> [Request]:
Could you show each line of the records that contains the word "Lahore"?

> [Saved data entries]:
=== Section Start ===
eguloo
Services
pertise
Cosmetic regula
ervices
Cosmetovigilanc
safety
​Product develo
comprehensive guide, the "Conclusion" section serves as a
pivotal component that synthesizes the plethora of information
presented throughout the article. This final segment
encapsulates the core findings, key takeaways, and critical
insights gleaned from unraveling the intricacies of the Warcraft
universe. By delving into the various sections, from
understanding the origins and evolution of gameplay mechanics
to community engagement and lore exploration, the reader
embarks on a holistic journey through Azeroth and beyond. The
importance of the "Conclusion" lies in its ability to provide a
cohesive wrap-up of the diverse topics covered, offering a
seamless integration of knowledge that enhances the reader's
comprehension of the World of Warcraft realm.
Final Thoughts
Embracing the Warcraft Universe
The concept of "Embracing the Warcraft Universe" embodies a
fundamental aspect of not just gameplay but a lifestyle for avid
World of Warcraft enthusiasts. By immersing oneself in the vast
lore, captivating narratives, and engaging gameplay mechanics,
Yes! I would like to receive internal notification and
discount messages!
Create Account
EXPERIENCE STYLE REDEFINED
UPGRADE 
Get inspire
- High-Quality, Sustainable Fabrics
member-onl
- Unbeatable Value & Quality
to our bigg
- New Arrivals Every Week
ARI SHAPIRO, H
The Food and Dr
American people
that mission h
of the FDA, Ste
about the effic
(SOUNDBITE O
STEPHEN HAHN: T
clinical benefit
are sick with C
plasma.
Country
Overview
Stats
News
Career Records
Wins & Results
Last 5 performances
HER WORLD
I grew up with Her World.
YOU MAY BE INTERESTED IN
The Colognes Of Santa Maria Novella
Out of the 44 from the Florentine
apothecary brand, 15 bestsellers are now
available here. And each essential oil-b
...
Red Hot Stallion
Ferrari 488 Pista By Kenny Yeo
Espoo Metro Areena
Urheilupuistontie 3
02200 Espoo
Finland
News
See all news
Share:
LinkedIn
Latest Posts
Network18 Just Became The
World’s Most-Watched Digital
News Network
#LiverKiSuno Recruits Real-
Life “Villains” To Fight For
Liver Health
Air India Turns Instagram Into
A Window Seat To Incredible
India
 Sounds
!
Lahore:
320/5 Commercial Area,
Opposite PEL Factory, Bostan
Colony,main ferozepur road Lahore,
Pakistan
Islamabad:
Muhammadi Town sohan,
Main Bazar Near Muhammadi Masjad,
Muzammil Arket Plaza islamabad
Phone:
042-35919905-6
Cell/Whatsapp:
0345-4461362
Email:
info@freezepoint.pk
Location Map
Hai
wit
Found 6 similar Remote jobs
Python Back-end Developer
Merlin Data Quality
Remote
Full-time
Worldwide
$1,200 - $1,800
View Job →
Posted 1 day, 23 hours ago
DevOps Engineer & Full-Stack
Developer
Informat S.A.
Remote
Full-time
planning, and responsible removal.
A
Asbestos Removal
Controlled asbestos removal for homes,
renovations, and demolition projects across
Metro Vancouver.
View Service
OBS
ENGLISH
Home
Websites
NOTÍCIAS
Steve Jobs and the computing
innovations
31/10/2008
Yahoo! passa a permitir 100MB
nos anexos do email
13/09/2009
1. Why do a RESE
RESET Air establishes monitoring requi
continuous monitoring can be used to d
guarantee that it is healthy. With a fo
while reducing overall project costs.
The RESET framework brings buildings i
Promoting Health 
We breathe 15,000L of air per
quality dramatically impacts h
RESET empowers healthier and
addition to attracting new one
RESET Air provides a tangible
=== Section End ===
> [The answer]:
Lahore:
Colony,main ferozepur road Lahore,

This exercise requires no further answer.